First of all, I would recommend a basic text on logical fallacies. Placing the good of the school against the good of the student is a textbook example of a false dichotomy, creating an opposition between two things that are fundamentally interlinked. It is not possible to do what is best for students in schools that are underfunded and allowed to deteriorate. The idea that properly supporting public schools is unrelated to the good of the students in them is simply foolish.

I might also recommend that the writer include in his reading list some research on the achievement record of public schools versus that of charter and private schools. Charter schools, which are just a type of public schools, have some advantages, but across the country and on the average they perform neither better nor worse than regular public schools.

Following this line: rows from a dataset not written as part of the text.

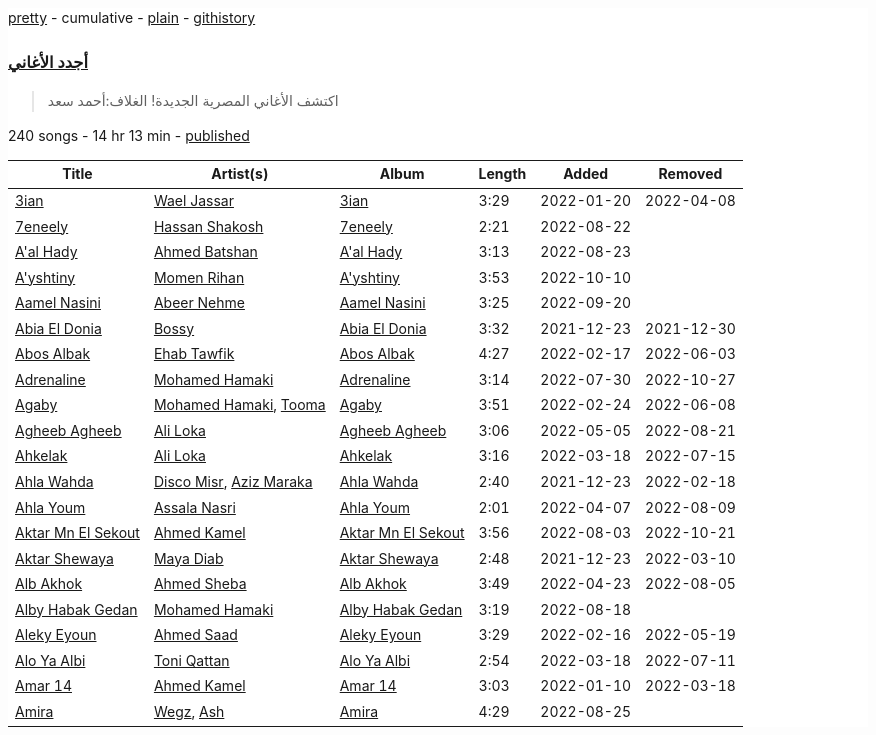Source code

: [pretty](/playlists/pretty/37i9dQZF1DWXJnW46G73SM.md) - cumulative - [plain](/playlists/plain/37i9dQZF1DWXJnW46G73SM) - [githistory](https://github.githistory.xyz/mackorone/spotify-playlist-archive/blob/main/playlists/plain/37i9dQZF1DWXJnW46G73SM)

### [أجدد الأغاني](https://open.spotify.com/playlist/37i9dQZF1DWXJnW46G73SM)

> اكتشف الأغاني المصرية الجديدة! الغلاف:أحمد سعد

240 songs - 14 hr 13 min - [published](https://open.spotify.com/playlist/7rd0UNTK9BBzffp6c0LMpx)

| Title | Artist(s) | Album | Length | Added | Removed |
|---|---|---|---|---|---|
| [3ian](https://open.spotify.com/track/75s0cYrICLds4ADWnnmfS5) | [Wael Jassar](https://open.spotify.com/artist/5HczG7gdd89oDKY0CUyPof) | [3ian](https://open.spotify.com/album/7kzXCUdoekQE4zfFycSa8Z) | 3:29 | 2022-01-20 | 2022-04-08 |
| [7eneely](https://open.spotify.com/track/0fwo1BAS6r2Ktn2Hl31JDL) | [Hassan Shakosh](https://open.spotify.com/artist/62IUrFqq28x2SbRdzm9sQt) | [7eneely](https://open.spotify.com/album/1bqyHkdwTZYoxJYPaCoaqC) | 2:21 | 2022-08-22 |  |
| [A'al Hady](https://open.spotify.com/track/5A0UZewaFMomZezPF9ueqS) | [Ahmed Batshan](https://open.spotify.com/artist/3mw4hDoLzTBOieeN9XZBIz) | [A'al Hady](https://open.spotify.com/album/7yrfJY21d4aleDkGyiTHsz) | 3:13 | 2022-08-23 |  |
| [A'yshtiny](https://open.spotify.com/track/4zfHwTLD44LYbz7HH1Lysg) | [Momen Rihan](https://open.spotify.com/artist/0CyOshhqVfUfmaBviztIeU) | [A'yshtiny](https://open.spotify.com/album/3tdL688raITLMsbWZ8tZxG) | 3:53 | 2022-10-10 |  |
| [Aamel Nasini](https://open.spotify.com/track/63bfjUj6fMBP6LgI0cHKX9) | [Abeer Nehme](https://open.spotify.com/artist/22VZmipYTMSoNzvBaWkVwF) | [Aamel Nasini](https://open.spotify.com/album/6JtgZQjsNoj5ZwA2MPJL78) | 3:25 | 2022-09-20 |  |
| [Abia El Donia](https://open.spotify.com/track/6hioBIoRNttVg7pvZ9qnrd) | [Bossy](https://open.spotify.com/artist/3xg4VREmOEjLJurhXIelW7) | [Abia El Donia](https://open.spotify.com/album/3UlzoBKkSpdbdOopu4NtJb) | 3:32 | 2021-12-23 | 2021-12-30 |
| [Abos Albak](https://open.spotify.com/track/3LYUhEfB90kf2dt0sQ7esr) | [Ehab Tawfik](https://open.spotify.com/artist/7AuBGlcUaHok37yr6u963C) | [Abos Albak](https://open.spotify.com/album/4zqwxJpcg6Zzm9vMz5fdEl) | 4:27 | 2022-02-17 | 2022-06-03 |
| [Adrenaline](https://open.spotify.com/track/1uE7Gln68v4duncYy4QgQm) | [Mohamed Hamaki](https://open.spotify.com/artist/6bb9VI1PpPTEmdgcgjTppX) | [Adrenaline](https://open.spotify.com/album/7BbMlrhOzLqWAbf9o1yBw6) | 3:14 | 2022-07-30 | 2022-10-27 |
| [Agaby](https://open.spotify.com/track/3nkxT86Yig9jbqxfPj8aEz) | [Mohamed Hamaki](https://open.spotify.com/artist/6bb9VI1PpPTEmdgcgjTppX), [Tooma](https://open.spotify.com/artist/06DFi3gbAAErstJENtIa5z) | [Agaby](https://open.spotify.com/album/6tJgJlVAZD9fom15faEf1y) | 3:51 | 2022-02-24 | 2022-06-08 |
| [Agheeb Agheeb](https://open.spotify.com/track/0W2TvZUTKMheKIulf8U1Lr) | [Ali Loka](https://open.spotify.com/artist/2llLuXpn4BLMUltSxkkcJ1) | [Agheeb Agheeb](https://open.spotify.com/album/1j0xsnp8SbACRY7Pq7xzp9) | 3:06 | 2022-05-05 | 2022-08-21 |
| [Ahkelak](https://open.spotify.com/track/60gNtG4TeY7YQxbxx9mUwU) | [Ali Loka](https://open.spotify.com/artist/2llLuXpn4BLMUltSxkkcJ1) | [Ahkelak](https://open.spotify.com/album/30DzaAannug4aragLVhSMA) | 3:16 | 2022-03-18 | 2022-07-15 |
| [Ahla Wahda](https://open.spotify.com/track/6zUTQHFa3gsmWyRxZzYe4e) | [Disco Misr](https://open.spotify.com/artist/1HIaYLpcp8yyYRSQFP7vIi), [Aziz Maraka](https://open.spotify.com/artist/2qi698G7BphxwdPUbQgZMU) | [Ahla Wahda](https://open.spotify.com/album/2NVcbbexvP2V3pDBtvXI6K) | 2:40 | 2021-12-23 | 2022-02-18 |
| [Ahla Youm](https://open.spotify.com/track/4klTJvLlyWcr5nt91rZzSu) | [Assala Nasri](https://open.spotify.com/artist/6MQnUjIjnIOfHDFzqBJOAl) | [Ahla Youm](https://open.spotify.com/album/0enk0vJ9ab11zEJVddWyqH) | 2:01 | 2022-04-07 | 2022-08-09 |
| [Aktar Mn El Sekout](https://open.spotify.com/track/2hHb8MMgeDIxCiyQUTYANq) | [Ahmed Kamel](https://open.spotify.com/artist/41g2nSmocqVLuYnmndxefu) | [Aktar Mn El Sekout](https://open.spotify.com/album/09xFJJod4MFAHNsk2CDBi9) | 3:56 | 2022-08-03 | 2022-10-21 |
| [Aktar Shewaya](https://open.spotify.com/track/31jm2OsyfhnU3uklUnWWsB) | [Maya Diab](https://open.spotify.com/artist/4b5UHpUmrPycvsgu2M3ujz) | [Aktar Shewaya](https://open.spotify.com/album/7iTyA5W1HKLQ3Mkzogu1WT) | 2:48 | 2021-12-23 | 2022-03-10 |
| [Alb Akhok](https://open.spotify.com/track/4koneNxLYSL43LF9n5ua4k) | [Ahmed Sheba](https://open.spotify.com/artist/7BugP3twaHMfVgDlgiEvLc) | [Alb Akhok](https://open.spotify.com/album/67k3Nzh6LtOIlGBME6nEzK) | 3:49 | 2022-04-23 | 2022-08-05 |
| [Alby Habak Gedan](https://open.spotify.com/track/4pGaxNrUaxI98DYSK6s7mj) | [Mohamed Hamaki](https://open.spotify.com/artist/6bb9VI1PpPTEmdgcgjTppX) | [Alby Habak Gedan](https://open.spotify.com/album/6C4b7LphPB912ZLNdO6AuU) | 3:19 | 2022-08-18 |  |
| [Aleky Eyoun](https://open.spotify.com/track/5kQCI3faUHASM28R91ksUY) | [Ahmed Saad](https://open.spotify.com/artist/5D2ui1KD49TfyCDb35zf5V) | [Aleky Eyoun](https://open.spotify.com/album/78SzkM05ePjjFN1PNBurUh) | 3:29 | 2022-02-16 | 2022-05-19 |
| [Alo Ya Albi](https://open.spotify.com/track/1x8DcXrICAz4tK96hOvHin) | [Toni Qattan](https://open.spotify.com/artist/1IJJoAyxznu3orwXhlt3XO) | [Alo Ya Albi](https://open.spotify.com/album/0dDAnhpvukjscXB64M00Ad) | 2:54 | 2022-03-18 | 2022-07-11 |
| [Amar 14](https://open.spotify.com/track/2O36wGSupi2wumi360NBxz) | [Ahmed Kamel](https://open.spotify.com/artist/41g2nSmocqVLuYnmndxefu) | [Amar 14](https://open.spotify.com/album/2Wj3ovxVaSyHaBD2yWca1Y) | 3:03 | 2022-01-10 | 2022-03-18 |
| [Amira](https://open.spotify.com/track/2BHxg3zP8IdRvvWPVavzqB) | [Wegz](https://open.spotify.com/artist/4BKC2HOGEqtYz2Xbgp9N1q), [Ash](https://open.spotify.com/artist/4nkuNzBcYGlNmAqFWbHLqS) | [Amira](https://open.spotify.com/album/1VVZMKjwVA9hvPZcaCepOS) | 4:29 | 2022-08-25 |  |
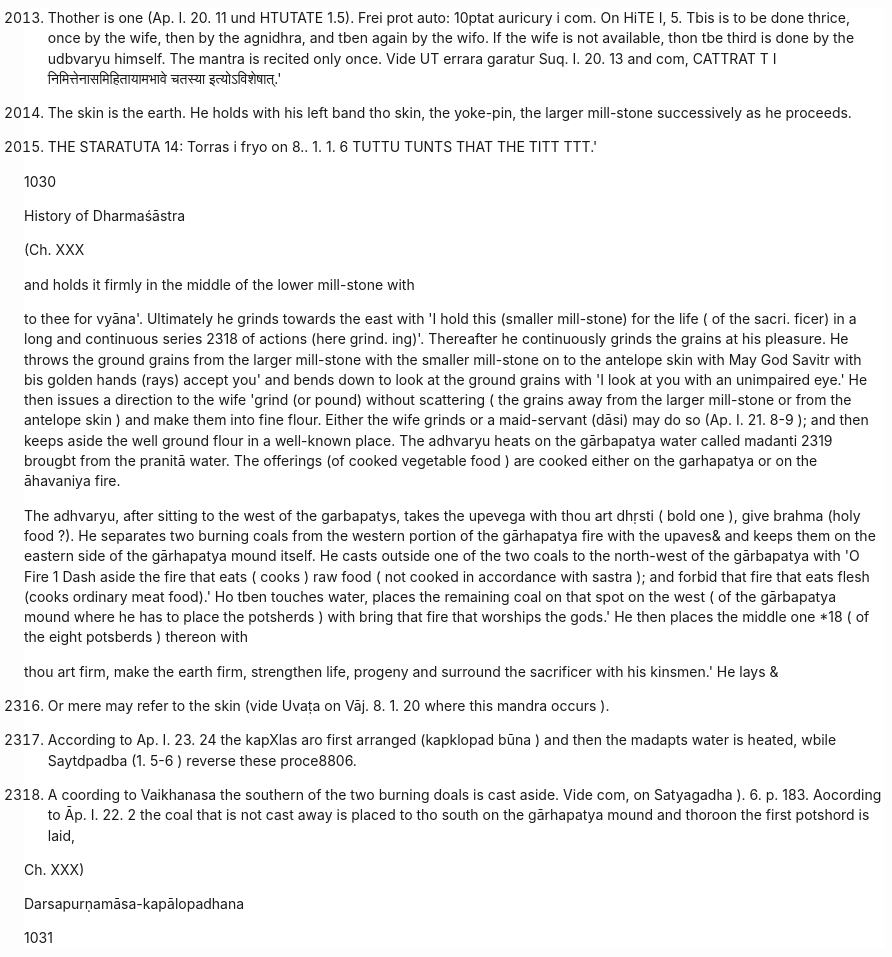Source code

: 2013. Thother is one (Ap. I. 20. 11 und HTUTATE 1.5). Frei prot auto: 10ptat auricury i com. On HiTE I, 5. Tbis is to be done thrice, once by the wife, then by the agnidhra, and tben again by the wifo. If the wife is not available, thon tbe third is done by the udbvaryu himself. The mantra is recited only once. Vide UT errara garatur Suq. I. 20. 13 and com, CATTRAT T I निमित्तेनासमिहितायामभावे चतस्या इत्योऽविशेषात्.' 

2314. The skin is the earth. He holds with his left band tho skin, the yoke-pin, the larger mill-stone successively as he proceeds. 

2315. THE STARATUTA 14: Torras i fryo on 8.. 1. 1. 6 TUTTU TUNTS THAT THE TITT TTT.' 

1030 

History of Dharmaśāstra 

(Ch. XXX 

and holds it firmly in the middle of the lower mill-stone with 

to thee for vyāna'. Ultimately he grinds towards the east with 'I hold this (smaller mill-stone) for the life ( of the sacri. ficer) in a long and continuous series 2318 of actions (here grind. ing)'. Thereafter he continuously grinds the grains at his pleasure. He throws the ground grains from the larger mill-stone with the smaller mill-stone on to the antelope skin with May God Savitr with bis golden hands (rays) accept you' and bends down to look at the ground grains with 'I look at you with an unimpaired eye.' He then issues a direction to the wife 'grind (or pound) without scattering ( the grains away from the larger mill-stone or from the antelope skin ) and make them into fine flour. Either the wife grinds or a maid-servant (dāsi) may do so (Ap. I. 21. 8-9 ); and then keeps aside the well ground flour in a well-known place. The adhvaryu heats on the gārbapatya water called madanti 2319 brougbt from the pranitā water. The offerings (of cooked vegetable food ) are cooked either on the garhapatya or on the āhavaniya fire. 

The adhvaryu, after sitting to the west of the garbapatys, takes the upevega with thou art dhṛsti ( bold one ), give brahma (holy food ?). He separates two burning coals from the western portion of the gārhapatya fire with the upaves& and keeps them on the eastern side of the gārhapatya mound itself. He casts outside one of the two coals to the north-west of the gārbapatya with 'O Fire 1 Dash aside the fire that eats ( cooks ) raw food ( not cooked in accordance with sastra ); and forbid that fire that eats flesh (cooks ordinary meat food).' Ho tben touches water, places the remaining coal on that spot on the west ( of the gārbapatya mound where he has to place the potsherds ) with bring that fire that worships the gods.' He then places the middle one *18 ( of the eight potsberds ) thereon with 

thou art firm, make the earth firm, strengthen life, progeny and surround the sacrificer with his kinsmen.' He lays & 

2316. Or mere may refer to the skin (vide Uvaṭa on Vāj. 8. 1. 20 where this mandra occurs ). 

2317. According to Ap. I. 23. 24 the kapXlas aro first arranged (kapklopad būna ) and then the madapts water is heated, wbile Saytdpadba (1. 5-6 ) reverse these proce8806. 

2318. A coording to Vaikhanasa the southern of the two burning doals is cast aside. Vide com, on Satyagadha ). 6. p. 183. Aocording to Āp. I. 22. 2 the coal that is not cast away is placed to tho south on the gārhapatya mound and thoroon the first potshord is laid, 

Ch. XXX) 

Darsapurṇamāsa-kapālopadhana 

1031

For-profit elementary and secondary schools of the kind favored by DeVos are quite different, however. Over the past four decades research has shown such schools have a dismal record of living up to their promises to raise achievement, and often do considerably worse than public schools. It is not a coincidence that DeVos recently repealed a rule that forgives loans for students who have been defrauded by for-profit colleges. Such a move calls her motives into serious question when it comes to for-profit elementary and secondary schools.

In the end, however, I think that a person who teaches at a private school and home-schools his own children really does not have the experience to criticize the performance of public schools. Unlike most private schools, public schools admit every student regardless of ability to pay, socioeconomic status, physical or mental challenges, language spoken, and cultural or religious background. They make a commitment to take in every student who shows up and do their best to improve that student’s life. When private and for-profit schools take on that mission, and submit to the full accountability system under which public schools operate, we can begin to discuss which type of school is best for students.